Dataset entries

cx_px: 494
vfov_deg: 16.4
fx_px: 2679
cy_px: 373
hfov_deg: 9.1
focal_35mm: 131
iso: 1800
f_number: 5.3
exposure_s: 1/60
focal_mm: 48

* * *

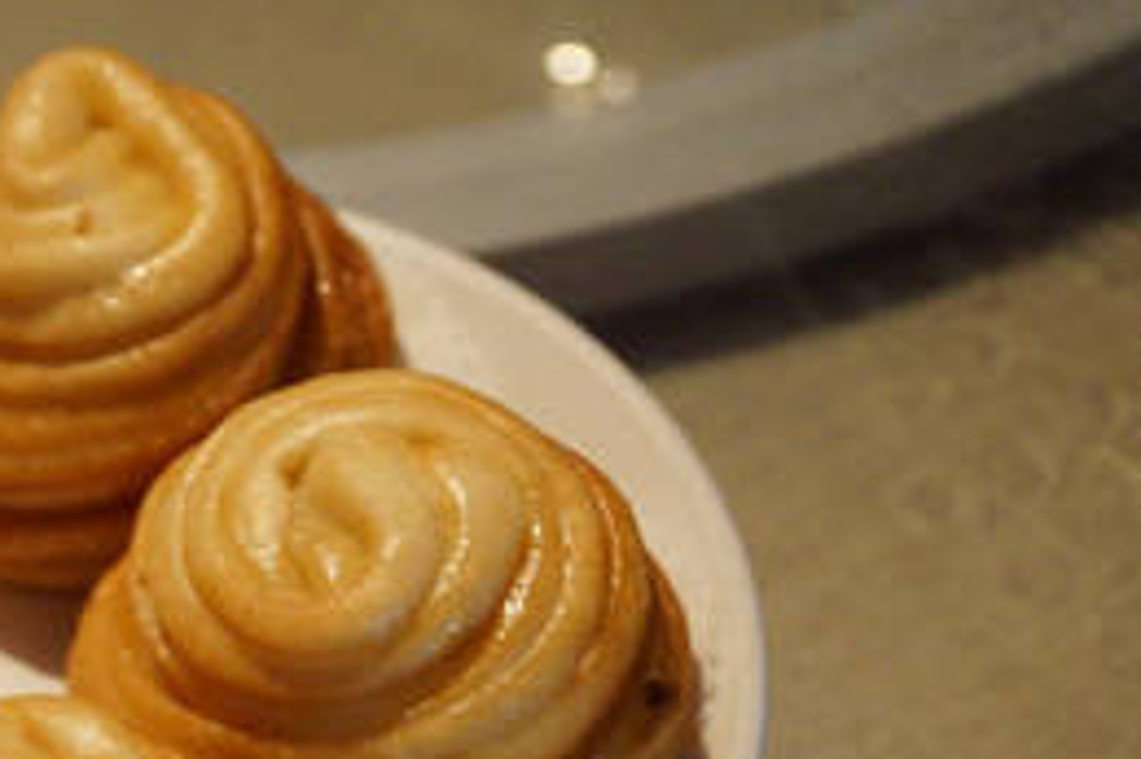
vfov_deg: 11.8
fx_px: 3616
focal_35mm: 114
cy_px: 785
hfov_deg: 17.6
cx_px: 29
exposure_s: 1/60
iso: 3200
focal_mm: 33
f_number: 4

#### [Try it]
Starting at the line above that holds "vfov_deg: 16.4" and ending at the line that holds "focal_mm: 48", transcribe each line exactly and include no other lines.

#### [Answer]
vfov_deg: 16.4
fx_px: 2679
cy_px: 373
hfov_deg: 9.1
focal_35mm: 131
iso: 1800
f_number: 5.3
exposure_s: 1/60
focal_mm: 48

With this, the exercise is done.